How's that game going, Sup Forums?
How's that game going, Sup Forums?
>tfw no language will ever be as powerful as C++ but without all the ugly warts
>tfw have made two games but both where the result of following tutorials and other peoples work heavily because I'm too retarded to understand programming properly.
Who else brainlet here.
here it is now suck my peanus
what do next
Doing a fair bit of retooling of my initial design I posted few months back. As much as I've tried making it work it just didn't. Looked a bit too similar to other stuff.
Shifting the setting into 1914s, doubling the size of the buildings etc. It involves a humongous overhaul but it looks really for the better than the original 'mediaeval' design I've been struggling with to make standing out.
I'm not too big on stuff like Steampunk so shifting the ideas more towards the Great War helped make it stand out and still involve some good resource management ideas.
I've also cut down on the stupid micro from the initial design... So basically except display code and map code I have to start nearly everything from nearly point zero.
Going strong.
A bit slow, but making progress. Currently working on my dialog.
Something's odd about the head here. The eye looks weird and the snout seems too narrow.
How hard would it be to make a 2D metroidvania platformer with close to no knowledge on programming/coding? Mainly thinking about Gamemaker Studio.
Yeah do it with GMS. Get GMS 2 though, GMS is a sinking ship.
I started programming last year and made my first game in java a month or 2 ago, it was ugly clunky and disgusting but it gives me hope for the years to come.
With this little pixels you can have expressive eyes or no eyes. I went for the earlier since it's gonna play a major role in how the soldiers look, the guy is a conscript so he will look a bit worried. Not sure really about the snout being too thick, making it slimmer would be a bit of a challange but I'll try. There's some more animations planned there so those extra few pixels down will play a role in cheering anims.
Why don't you just learn programming?
>C++
>to make games
Are you guys literally reinventing the wheel every time?
I think it turned out okay for my first game. Project for uni elective unit was an open-ended "digital" project. Good excuse to finally boot up Clickteam Fusion that I got in a Humble Bundle. Took a while to figure out the kinks but after that, smashed out a simple 3 level arcade-y game in a week, made the music in Ableton and the art in Paint.net.
I'm a computer science major so the actual ground-up game I build myself will be further down the line I guess. I'm surprised at how easy it was to grips with Clickteam once you get the basic ideas down. I feel like anyone could make whatever they want with this as long as it's 2D and they watch some youtube tutorials.
>tfw starting a 9-5 job next week
let's hope I won't be tired to dev in free time and on weekends
That would be C, m8.
Time to put that passion to the test
You can use an existing engine, frameworks and tools even if you do your programming in C++, you know.
Currently working on a tetris clone when I have spare time. It's teaching me a lot.
>getting a job
ur not a real dev
Because the road sounds incredibly slow and tedious to even begin programming something as simple as gameplay mechanics, and I don't think I have the time and patience to learn it. Although I remember having a lot of fun scripting Doom maps so I might look back into it, I don't know.
>TFW competent programmer but no ideas and shitty at art
I always start stuff but can't flesh out the details enough to get the ball moving.
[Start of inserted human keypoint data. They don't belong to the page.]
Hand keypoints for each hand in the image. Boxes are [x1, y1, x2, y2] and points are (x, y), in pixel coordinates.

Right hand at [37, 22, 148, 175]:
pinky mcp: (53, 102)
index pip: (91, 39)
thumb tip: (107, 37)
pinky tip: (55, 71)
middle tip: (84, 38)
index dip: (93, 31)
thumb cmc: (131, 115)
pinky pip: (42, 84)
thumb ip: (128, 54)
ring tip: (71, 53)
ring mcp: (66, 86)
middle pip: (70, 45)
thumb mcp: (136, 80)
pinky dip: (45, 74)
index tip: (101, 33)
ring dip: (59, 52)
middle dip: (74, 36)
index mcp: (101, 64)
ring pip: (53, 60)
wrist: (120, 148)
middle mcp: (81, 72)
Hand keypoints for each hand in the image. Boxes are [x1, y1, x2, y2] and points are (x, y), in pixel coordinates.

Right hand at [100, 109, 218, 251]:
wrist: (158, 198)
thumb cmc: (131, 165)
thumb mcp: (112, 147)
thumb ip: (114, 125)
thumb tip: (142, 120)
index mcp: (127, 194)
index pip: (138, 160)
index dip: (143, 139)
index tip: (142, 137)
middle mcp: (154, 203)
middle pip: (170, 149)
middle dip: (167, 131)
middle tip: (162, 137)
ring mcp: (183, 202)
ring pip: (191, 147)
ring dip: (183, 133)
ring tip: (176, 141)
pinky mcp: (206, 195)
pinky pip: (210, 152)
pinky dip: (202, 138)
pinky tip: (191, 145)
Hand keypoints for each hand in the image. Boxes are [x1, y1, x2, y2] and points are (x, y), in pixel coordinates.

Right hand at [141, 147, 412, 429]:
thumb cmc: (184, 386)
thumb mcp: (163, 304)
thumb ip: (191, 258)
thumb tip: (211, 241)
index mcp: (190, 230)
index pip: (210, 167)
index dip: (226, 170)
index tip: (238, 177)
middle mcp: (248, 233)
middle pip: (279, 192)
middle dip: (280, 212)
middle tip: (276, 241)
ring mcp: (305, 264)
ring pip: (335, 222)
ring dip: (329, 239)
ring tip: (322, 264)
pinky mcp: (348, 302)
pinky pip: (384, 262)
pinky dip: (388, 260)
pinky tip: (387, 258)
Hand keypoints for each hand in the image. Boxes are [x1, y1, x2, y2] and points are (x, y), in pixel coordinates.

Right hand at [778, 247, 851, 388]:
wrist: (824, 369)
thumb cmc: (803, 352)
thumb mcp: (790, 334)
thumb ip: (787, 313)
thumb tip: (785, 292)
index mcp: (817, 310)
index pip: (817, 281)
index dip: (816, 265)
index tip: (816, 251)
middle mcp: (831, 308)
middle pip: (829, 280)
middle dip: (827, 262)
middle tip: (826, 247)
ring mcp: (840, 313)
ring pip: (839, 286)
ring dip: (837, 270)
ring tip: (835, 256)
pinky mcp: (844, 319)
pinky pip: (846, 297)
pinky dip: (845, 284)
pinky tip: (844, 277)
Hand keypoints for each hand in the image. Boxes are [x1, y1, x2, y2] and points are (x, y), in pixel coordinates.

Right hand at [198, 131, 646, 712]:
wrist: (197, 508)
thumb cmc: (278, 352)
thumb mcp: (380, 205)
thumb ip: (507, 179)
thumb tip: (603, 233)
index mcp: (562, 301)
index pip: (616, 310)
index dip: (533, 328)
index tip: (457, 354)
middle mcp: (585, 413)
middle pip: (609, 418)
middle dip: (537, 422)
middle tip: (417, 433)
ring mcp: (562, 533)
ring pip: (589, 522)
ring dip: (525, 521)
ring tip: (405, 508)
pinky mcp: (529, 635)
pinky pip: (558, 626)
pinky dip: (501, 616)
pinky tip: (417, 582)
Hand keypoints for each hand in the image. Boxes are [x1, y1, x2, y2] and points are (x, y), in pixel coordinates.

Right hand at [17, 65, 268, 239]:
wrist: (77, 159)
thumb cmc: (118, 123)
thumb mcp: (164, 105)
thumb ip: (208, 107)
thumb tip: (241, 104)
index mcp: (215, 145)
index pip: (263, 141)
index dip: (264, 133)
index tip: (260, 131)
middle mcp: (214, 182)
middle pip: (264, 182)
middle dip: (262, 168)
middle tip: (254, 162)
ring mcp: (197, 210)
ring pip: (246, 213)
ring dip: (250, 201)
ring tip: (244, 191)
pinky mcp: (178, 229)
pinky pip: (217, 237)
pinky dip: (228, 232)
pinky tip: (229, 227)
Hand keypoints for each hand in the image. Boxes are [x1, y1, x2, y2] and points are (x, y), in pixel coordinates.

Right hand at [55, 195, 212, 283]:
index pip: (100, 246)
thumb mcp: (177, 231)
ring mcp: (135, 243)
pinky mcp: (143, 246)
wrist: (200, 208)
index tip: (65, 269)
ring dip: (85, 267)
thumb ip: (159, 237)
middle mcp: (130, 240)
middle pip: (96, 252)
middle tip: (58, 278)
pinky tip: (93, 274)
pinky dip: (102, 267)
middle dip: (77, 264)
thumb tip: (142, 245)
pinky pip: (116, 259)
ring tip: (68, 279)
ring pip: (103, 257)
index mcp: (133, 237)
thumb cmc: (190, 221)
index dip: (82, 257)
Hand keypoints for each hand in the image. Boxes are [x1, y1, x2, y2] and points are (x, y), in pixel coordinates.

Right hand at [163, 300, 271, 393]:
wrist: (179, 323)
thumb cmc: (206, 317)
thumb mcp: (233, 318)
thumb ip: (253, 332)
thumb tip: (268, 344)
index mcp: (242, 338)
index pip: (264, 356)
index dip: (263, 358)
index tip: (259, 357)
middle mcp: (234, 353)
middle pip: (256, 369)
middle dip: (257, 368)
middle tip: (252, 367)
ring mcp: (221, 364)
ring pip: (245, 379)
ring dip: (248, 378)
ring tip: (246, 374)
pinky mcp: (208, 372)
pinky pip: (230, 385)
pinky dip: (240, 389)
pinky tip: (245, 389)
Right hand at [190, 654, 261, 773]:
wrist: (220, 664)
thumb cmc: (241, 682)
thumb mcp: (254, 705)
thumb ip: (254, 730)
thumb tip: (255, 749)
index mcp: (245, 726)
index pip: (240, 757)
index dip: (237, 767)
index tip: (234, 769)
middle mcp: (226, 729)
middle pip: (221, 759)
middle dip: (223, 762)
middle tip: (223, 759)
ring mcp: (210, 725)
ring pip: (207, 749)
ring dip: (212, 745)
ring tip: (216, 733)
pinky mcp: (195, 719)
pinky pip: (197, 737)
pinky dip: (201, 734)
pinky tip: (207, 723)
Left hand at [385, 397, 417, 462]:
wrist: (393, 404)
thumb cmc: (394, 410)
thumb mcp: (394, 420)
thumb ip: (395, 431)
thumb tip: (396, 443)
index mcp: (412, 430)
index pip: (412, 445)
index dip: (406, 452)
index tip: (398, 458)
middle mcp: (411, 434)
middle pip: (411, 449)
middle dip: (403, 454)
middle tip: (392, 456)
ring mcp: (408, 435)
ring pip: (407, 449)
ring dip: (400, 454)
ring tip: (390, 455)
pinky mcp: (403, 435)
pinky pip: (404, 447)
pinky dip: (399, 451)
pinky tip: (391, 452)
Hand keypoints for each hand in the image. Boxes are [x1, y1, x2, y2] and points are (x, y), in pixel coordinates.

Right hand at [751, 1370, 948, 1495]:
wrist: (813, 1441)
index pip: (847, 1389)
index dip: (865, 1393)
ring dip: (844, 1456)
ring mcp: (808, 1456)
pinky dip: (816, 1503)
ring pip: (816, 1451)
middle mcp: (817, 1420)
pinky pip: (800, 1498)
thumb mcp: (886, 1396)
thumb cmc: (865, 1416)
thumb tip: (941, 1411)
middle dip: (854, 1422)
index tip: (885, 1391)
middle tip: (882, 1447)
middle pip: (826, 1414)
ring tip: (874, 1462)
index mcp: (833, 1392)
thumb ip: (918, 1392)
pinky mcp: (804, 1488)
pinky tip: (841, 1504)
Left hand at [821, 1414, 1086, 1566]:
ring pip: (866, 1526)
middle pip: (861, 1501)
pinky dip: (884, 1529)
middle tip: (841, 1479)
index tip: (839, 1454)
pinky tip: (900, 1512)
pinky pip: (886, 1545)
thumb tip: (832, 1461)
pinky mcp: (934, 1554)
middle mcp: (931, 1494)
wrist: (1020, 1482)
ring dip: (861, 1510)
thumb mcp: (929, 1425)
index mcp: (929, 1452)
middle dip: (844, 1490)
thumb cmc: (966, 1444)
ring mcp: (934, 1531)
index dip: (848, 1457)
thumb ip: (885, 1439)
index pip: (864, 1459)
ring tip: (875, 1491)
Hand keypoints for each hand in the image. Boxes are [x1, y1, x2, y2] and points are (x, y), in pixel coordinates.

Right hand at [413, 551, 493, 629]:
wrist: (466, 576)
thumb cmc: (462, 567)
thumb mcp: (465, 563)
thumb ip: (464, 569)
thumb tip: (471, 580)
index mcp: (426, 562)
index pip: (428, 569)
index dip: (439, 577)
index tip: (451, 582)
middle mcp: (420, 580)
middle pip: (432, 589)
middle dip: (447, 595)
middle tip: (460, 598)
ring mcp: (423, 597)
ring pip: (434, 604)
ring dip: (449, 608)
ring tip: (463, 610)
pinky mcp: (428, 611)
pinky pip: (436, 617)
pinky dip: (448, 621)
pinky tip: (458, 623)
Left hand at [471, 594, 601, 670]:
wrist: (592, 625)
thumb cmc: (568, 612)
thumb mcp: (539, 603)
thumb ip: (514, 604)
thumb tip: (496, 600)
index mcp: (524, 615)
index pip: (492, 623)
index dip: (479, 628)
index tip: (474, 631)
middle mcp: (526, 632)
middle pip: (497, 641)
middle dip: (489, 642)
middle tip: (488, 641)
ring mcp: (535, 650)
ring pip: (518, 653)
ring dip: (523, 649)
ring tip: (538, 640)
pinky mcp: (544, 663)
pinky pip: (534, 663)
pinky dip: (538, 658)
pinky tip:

Need like a detail oriented person to keep it all in check
how do real devs afford food
I'd argue that learning programming is less work than trying to hack a functional game together using drag'n'drop tools and premade scripts/assets. Especially nowadays when there are things like Blueprints and Playmaker available.
Because there's no reason to if his idea can be done in GameMaker.
you pirate food from the asset store and 3d print it
And when you try to connect all those headers, you will get a fuckload of compiler errors.
Still learning too much shit to do anything with it.
You will be, this job has sucked out my motivation. I need to escape
Have fun trying to make any non-trivial game with GameMaker without any scripting
Gamer Maker or Unity. This is the crossroad I'm at.
>C++ or C#
if it's graphically-lightweight indieshit then go with C#
Tell me more about those last two things.
>Blueprints
Unreal Engine's built-in visual programming tool
>Playmaker
A third-party visual programming tool for Unity
Haven't used either because visual programming feels like writing a book with fridge magnets compared to actual programming, but afaik they're pretty easy to learn and powerful enough to do almost anything you can do with actual scripting.
See that's not a good way to put it.You are not building photoshop, you are building paint.Imagine it like that.Of course it'll still take some time but it's not like everyone is trying to make an Unreal Engine or a CryEngine.